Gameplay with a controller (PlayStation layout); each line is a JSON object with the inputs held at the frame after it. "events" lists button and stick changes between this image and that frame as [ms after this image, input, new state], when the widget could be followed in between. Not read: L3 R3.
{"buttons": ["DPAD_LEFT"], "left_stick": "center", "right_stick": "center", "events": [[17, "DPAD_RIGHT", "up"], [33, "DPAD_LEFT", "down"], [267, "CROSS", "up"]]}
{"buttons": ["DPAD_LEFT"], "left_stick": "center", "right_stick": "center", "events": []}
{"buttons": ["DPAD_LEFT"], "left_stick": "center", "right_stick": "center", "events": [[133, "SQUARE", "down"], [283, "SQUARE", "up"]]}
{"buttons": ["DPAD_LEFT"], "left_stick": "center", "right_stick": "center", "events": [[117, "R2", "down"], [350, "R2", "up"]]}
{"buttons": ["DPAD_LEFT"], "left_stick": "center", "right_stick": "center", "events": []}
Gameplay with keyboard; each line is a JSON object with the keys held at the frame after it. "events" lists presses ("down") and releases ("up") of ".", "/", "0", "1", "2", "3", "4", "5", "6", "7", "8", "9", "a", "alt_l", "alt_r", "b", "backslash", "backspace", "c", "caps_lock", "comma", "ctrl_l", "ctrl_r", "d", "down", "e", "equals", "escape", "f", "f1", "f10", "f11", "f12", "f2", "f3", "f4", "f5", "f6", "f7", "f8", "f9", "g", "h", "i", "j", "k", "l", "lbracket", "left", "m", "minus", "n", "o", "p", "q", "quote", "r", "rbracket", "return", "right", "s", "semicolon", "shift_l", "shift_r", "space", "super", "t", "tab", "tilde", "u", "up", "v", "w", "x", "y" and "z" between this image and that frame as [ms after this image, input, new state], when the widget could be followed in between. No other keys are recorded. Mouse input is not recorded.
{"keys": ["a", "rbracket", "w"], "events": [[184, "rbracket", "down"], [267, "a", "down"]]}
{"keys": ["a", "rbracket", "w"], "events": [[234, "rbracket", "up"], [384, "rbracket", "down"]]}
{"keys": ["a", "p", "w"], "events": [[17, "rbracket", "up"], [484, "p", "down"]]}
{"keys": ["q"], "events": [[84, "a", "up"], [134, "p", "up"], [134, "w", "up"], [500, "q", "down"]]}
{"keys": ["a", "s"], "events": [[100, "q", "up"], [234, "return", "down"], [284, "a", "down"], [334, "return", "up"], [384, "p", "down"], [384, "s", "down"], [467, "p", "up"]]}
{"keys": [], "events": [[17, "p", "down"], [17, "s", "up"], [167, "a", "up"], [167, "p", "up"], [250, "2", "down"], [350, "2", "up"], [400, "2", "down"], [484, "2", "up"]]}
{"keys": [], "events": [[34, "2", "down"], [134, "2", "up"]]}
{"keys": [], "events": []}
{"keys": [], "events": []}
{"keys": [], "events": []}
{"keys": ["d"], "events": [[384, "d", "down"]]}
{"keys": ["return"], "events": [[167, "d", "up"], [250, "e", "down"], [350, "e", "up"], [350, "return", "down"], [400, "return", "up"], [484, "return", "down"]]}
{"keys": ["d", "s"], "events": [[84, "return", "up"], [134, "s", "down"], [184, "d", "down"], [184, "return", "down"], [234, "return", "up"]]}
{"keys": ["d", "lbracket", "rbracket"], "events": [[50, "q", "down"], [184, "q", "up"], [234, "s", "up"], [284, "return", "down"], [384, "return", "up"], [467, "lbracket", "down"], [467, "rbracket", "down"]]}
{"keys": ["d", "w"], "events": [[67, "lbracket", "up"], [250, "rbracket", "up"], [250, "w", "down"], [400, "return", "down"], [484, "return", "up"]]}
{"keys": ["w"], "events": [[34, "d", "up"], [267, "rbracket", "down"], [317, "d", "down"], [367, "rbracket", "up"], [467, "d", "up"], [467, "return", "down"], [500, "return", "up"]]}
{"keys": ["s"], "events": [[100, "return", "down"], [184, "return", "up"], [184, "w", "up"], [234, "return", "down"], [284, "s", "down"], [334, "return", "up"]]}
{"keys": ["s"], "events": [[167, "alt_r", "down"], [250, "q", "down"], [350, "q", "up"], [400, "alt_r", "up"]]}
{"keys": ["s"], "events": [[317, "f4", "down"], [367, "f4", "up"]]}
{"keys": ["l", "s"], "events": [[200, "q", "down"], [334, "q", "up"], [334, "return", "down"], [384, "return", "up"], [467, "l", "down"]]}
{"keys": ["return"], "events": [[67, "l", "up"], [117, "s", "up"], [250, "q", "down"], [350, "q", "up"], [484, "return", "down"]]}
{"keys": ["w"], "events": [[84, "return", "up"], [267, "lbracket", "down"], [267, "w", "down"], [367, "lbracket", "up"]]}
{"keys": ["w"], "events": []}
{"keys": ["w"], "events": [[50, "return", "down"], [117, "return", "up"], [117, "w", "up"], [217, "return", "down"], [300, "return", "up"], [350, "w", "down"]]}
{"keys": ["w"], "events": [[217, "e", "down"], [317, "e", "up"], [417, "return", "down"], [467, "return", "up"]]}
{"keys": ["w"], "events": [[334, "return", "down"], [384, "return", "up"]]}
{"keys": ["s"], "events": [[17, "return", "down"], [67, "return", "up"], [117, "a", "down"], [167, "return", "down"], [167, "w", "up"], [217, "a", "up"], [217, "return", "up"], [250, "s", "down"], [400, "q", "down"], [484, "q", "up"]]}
★ ★ ★ ★ ★
[What you need to do]
Transcribe the full listing, word for word.

[Exercise result]
Gameplay with a controller (PlayStation layout); each line is a JSON object with the inputs held at the frame after it. "events" lists button and stick changes between this image and that frame as [ms after this image, input, new state], when the widget could be followed in between. Not read: L3 R3.
{"buttons": ["DPAD_LEFT"], "left_stick": "center", "right_stick": "center", "events": [[17, "DPAD_RIGHT", "up"], [33, "DPAD_LEFT", "down"], [267, "CROSS", "up"]]}
{"buttons": ["DPAD_LEFT"], "left_stick": "center", "right_stick": "center", "events": []}
{"buttons": ["DPAD_LEFT"], "left_stick": "center", "right_stick": "center", "events": [[133, "SQUARE", "down"], [283, "SQUARE", "up"]]}
{"buttons": ["DPAD_LEFT"], "left_stick": "center", "right_stick": "center", "events": [[117, "R2", "down"], [350, "R2", "up"]]}
{"buttons": ["DPAD_LEFT"], "left_stick": "center", "right_stick": "center", "events": []}
Gameplay with keyboard; each line is a JSON object with the keys held at the frame after it. "events" lists presses ("down") and releases ("up") of ".", "/", "0", "1", "2", "3", "4", "5", "6", "7", "8", "9", "a", "alt_l", "alt_r", "b", "backslash", "backspace", "c", "caps_lock", "comma", "ctrl_l", "ctrl_r", "d", "down", "e", "equals", "escape", "f", "f1", "f10", "f11", "f12", "f2", "f3", "f4", "f5", "f6", "f7", "f8", "f9", "g", "h", "i", "j", "k", "l", "lbracket", "left", "m", "minus", "n", "o", "p", "q", "quote", "r", "rbracket", "return", "right", "s", "semicolon", "shift_l", "shift_r", "space", "super", "t", "tab", "tilde", "u", "up", "v", "w", "x", "y" and "z" between this image and that frame as [ms after this image, input, new state], when the widget could be followed in between. No other keys are recorded. Mouse input is not recorded.
{"keys": ["a", "rbracket", "w"], "events": [[184, "rbracket", "down"], [267, "a", "down"]]}
{"keys": ["a", "rbracket", "w"], "events": [[234, "rbracket", "up"], [384, "rbracket", "down"]]}
{"keys": ["a", "p", "w"], "events": [[17, "rbracket", "up"], [484, "p", "down"]]}
{"keys": ["q"], "events": [[84, "a", "up"], [134, "p", "up"], [134, "w", "up"], [500, "q", "down"]]}
{"keys": ["a", "s"], "events": [[100, "q", "up"], [234, "return", "down"], [284, "a", "down"], [334, "return", "up"], [384, "p", "down"], [384, "s", "down"], [467, "p", "up"]]}
{"keys": [], "events": [[17, "p", "down"], [17, "s", "up"], [167, "a", "up"], [167, "p", "up"], [250, "2", "down"], [350, "2", "up"], [400, "2", "down"], [484, "2", "up"]]}
{"keys": [], "events": [[34, "2", "down"], [134, "2", "up"]]}
{"keys": [], "events": []}
{"keys": [], "events": []}
{"keys": [], "events": []}
{"keys": ["d"], "events": [[384, "d", "down"]]}
{"keys": ["return"], "events": [[167, "d", "up"], [250, "e", "down"], [350, "e", "up"], [350, "return", "down"], [400, "return", "up"], [484, "return", "down"]]}
{"keys": ["d", "s"], "events": [[84, "return", "up"], [134, "s", "down"], [184, "d", "down"], [184, "return", "down"], [234, "return", "up"]]}
{"keys": ["d", "lbracket", "rbracket"], "events": [[50, "q", "down"], [184, "q", "up"], [234, "s", "up"], [284, "return", "down"], [384, "return", "up"], [467, "lbracket", "down"], [467, "rbracket", "down"]]}
{"keys": ["d", "w"], "events": [[67, "lbracket", "up"], [250, "rbracket", "up"], [250, "w", "down"], [400, "return", "down"], [484, "return", "up"]]}
{"keys": ["w"], "events": [[34, "d", "up"], [267, "rbracket", "down"], [317, "d", "down"], [367, "rbracket", "up"], [467, "d", "up"], [467, "return", "down"], [500, "return", "up"]]}
{"keys": ["s"], "events": [[100, "return", "down"], [184, "return", "up"], [184, "w", "up"], [234, "return", "down"], [284, "s", "down"], [334, "return", "up"]]}
{"keys": ["s"], "events": [[167, "alt_r", "down"], [250, "q", "down"], [350, "q", "up"], [400, "alt_r", "up"]]}
{"keys": ["s"], "events": [[317, "f4", "down"], [367, "f4", "up"]]}
{"keys": ["l", "s"], "events": [[200, "q", "down"], [334, "q", "up"], [334, "return", "down"], [384, "return", "up"], [467, "l", "down"]]}
{"keys": ["return"], "events": [[67, "l", "up"], [117, "s", "up"], [250, "q", "down"], [350, "q", "up"], [484, "return", "down"]]}
{"keys": ["w"], "events": [[84, "return", "up"], [267, "lbracket", "down"], [267, "w", "down"], [367, "lbracket", "up"]]}
{"keys": ["w"], "events": []}
{"keys": ["w"], "events": [[50, "return", "down"], [117, "return", "up"], [117, "w", "up"], [217, "return", "down"], [300, "return", "up"], [350, "w", "down"]]}
{"keys": ["w"], "events": [[217, "e", "down"], [317, "e", "up"], [417, "return", "down"], [467, "return", "up"]]}
{"keys": ["w"], "events": [[334, "return", "down"], [384, "return", "up"]]}
{"keys": ["s"], "events": [[17, "return", "down"], [67, "return", "up"], [117, "a", "down"], [167, "return", "down"], [167, "w", "up"], [217, "a", "up"], [217, "return", "up"], [250, "s", "down"], [400, "q", "down"], [484, "q", "up"]]}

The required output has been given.